作業依頼 A: 生活保護とJGPについての本文によると、調査で公表されている不正受給の割合は何%ですか。
作業依頼 B: 本文のうち、「不正受給の割合は調査によって」を含む語句で始まり「どの位か・・・何と8割です。」で終わる部分を、一字も変えずに書き写してください。

現在の日本に於けるセーフティーネットは「生活保護」です。皆さんは「生活保護」と聞いて何をイメージしますか?あまり良いイメージを持たれない方が多いのではないでしょうか?中にはTVの影響で「不正受給」をイメージされる方もいらっしゃるのでは?
実は皆さんのそうしたイメージが大変な問題を起こしています。
不正受給の割合は調査によって0.45%と公表されています。実際はもう少し多いとは思いますが、仮に10倍だとしても4.5%です。また生活保護を受給する事で①車の保有禁止②目的不明の貯蓄禁止③家庭訪問など家庭への干渉、等々様々な制約が発生します。その上で周囲からの偏見の目に晒されるわけです。なかなかハードル高めです。
その為、本来なら受給要件を満たしているのに、周囲からの目を気にして受給しない人達が大勢います。大勢とはどの位か・・・何と8割です。
これではセーフティネットとしての役割を果たせていません。
MMTとセットで語られるJGP
JGP(ジョブ・ギャランティー・プログラム)これは雇用の受け皿を行政が用意する施策です。失業などした際に、現行制度では失業給付を受けてその間に求職活動を行います。この「働けるのに仕事が無い状態」は社会全体にとっては損失ですよね?なので行政がバッファとして最低賃金で雇用を用意するのです。
景気が悪くなれば失業も増えますから、国がただ給付をするのではなく最低賃金で仕事を給付するのです。当然政府支出は増えるので景気の下支えになります。
景気が良くなれば条件の良い求人も増えますから人は民間に流れます。そのぶん政府支出も減り景気過熱を抑えます。
業種の選別は必要ですが、教育・介護・医療など人材不足が叫ばれる業界であれば安定的に需要があるでしょう。

データレコード:
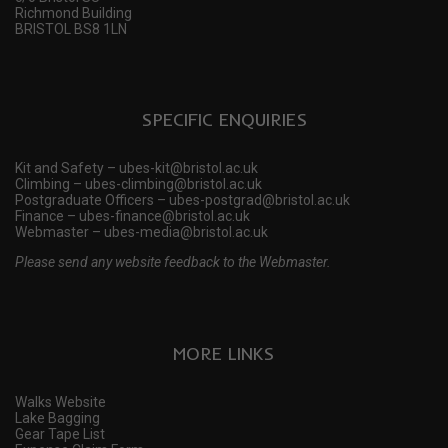
Richmond Building
BRISTOL BS8 1LN
SPECIFIC ENQUIRIES
Kit and Safety – ubes-kit@bristol.ac.uk
Climbing – ubes-climbing@bristol.ac.uk
Postgraduate Officers – ubes-postgrad@bristol.ac.uk
Finance – ubes-finance@bristol.ac.uk
Webmaster – ubes-media@bristol.ac.uk
Please send any website feedback to the Webmaster.
MORE LINKS
Walks Website
Lake Bagging
Gear Tape List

解答 A: 0.45%です。

解答 B:
不正受給の割合は調査によって0.45%と公表されています。実際はもう少し多いとは思いますが、仮に10倍だとしても4.5%です。また生活保護を受給する事で①車の保有禁止②目的不明の貯蓄禁止③家庭訪問など家庭への干渉、等々様々な制約が発生します。その上で周囲からの偏見の目に晒されるわけです。なかなかハードル高めです。
その為、本来なら受給要件を満たしているのに、周囲からの目を気にして受給しない人達が大勢います。大勢とはどの位か・・・何と8割です。